Now, what you worry about when you're hashing is collisions. Let me define that. We say that x collides with y if the hash of x equals the hash of y, but x and y are different. For example, say you're looking at digital signatures. You would not want the signature for a \$100 check to your mom to match your signature for \$100,000 check to Boris. Because that would be bad because then Boris could come in and take that check to your mom for \$100, converted to a \$100,000 check to him and the signature is authentic if there's a collision in the signatures.

So very important when you're doing hash functions and in many applications, you don't want collisions because all the whole thing start breaking. Memory allocation. You don't want to assign two things in the same place. Error correction. There's only one answer you want to get out at the end.

Now, from the pigeon hole principle, you know if this set is bigger than that set, there is going to be a collision. That's what the pigeon hole principle says. Two guys will get mapped to the same thing. However, often in practice what we care about is a subset L prime of L that's pretty small because the set of messages we really assign is pretty small compared to all 1,000-bit signatures that are possible.

And what you'd like is that for this smaller set of messages, you might want to assign, they all get mapped one to one. And the birthday principle says life is not so nice. So let me write that down then we'll be done. All right. So the birthday principle says that if S is at least 100, L prime is a subset of L that is at least the square root of S.

So the cardinality of the things you want to hash is bigger than 1.2 square root the cardinality of S. And if the values of the function h on L prime are randomly chosen, uniform, and mutually independent, then there's at least a 50% chance, so with probability at least 1/2, there's a collision. There exists an x and a y such that x does not equal y-- and these are in L prime-- but h of x equals h of y.

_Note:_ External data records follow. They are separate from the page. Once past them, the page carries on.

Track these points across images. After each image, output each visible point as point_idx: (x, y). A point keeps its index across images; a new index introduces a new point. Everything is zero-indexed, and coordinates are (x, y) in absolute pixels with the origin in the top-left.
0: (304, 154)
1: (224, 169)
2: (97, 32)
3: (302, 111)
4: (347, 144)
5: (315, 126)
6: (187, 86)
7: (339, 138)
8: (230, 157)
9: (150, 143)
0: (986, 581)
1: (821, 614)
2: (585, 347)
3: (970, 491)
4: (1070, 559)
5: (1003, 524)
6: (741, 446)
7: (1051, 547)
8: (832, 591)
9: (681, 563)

All right. The proof is not hard, it's just we more or less did it. You just plug in the cardinality of L prime for M and the cardinality of S for N. And it's bad news because it means it doesn't take very many messages, just square root the number of signatures to get a collision. You'd hope you could get that you could have L prime be as big as S and that somehow they'd all go one to one, that everybody in this room would have a different birthday. That is not how it works if things are random, which is the case you usually like to have.

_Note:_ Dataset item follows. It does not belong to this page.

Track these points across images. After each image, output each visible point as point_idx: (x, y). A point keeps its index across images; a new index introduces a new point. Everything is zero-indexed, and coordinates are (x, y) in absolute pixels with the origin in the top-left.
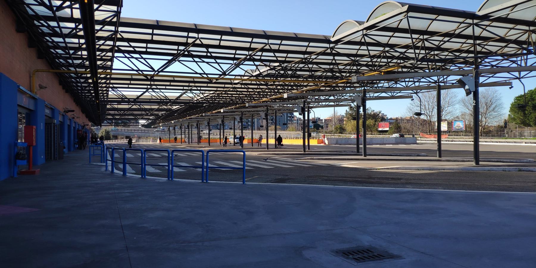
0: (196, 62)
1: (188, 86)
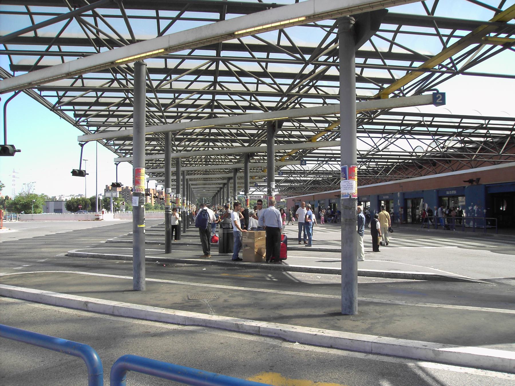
0: (407, 139)
1: (317, 161)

Now, this technique is used to crack cryptographic protocols and it's called the birthday attack based on the birthday principle. So what you do is, you get a bunch of messages that are encrypted and pretty soon you find two that get maybe encrypted the same way. And once you have that, now you can go back and crack the crypto system. For example, you break schemes like RSA with a birthday attack if this space is not big enough and that's one reason why now RSA, the keys have thousands of digits because otherwise you can use attacks like this and crack them more easily.

Any questions about that? OK. Very good. We're done for today.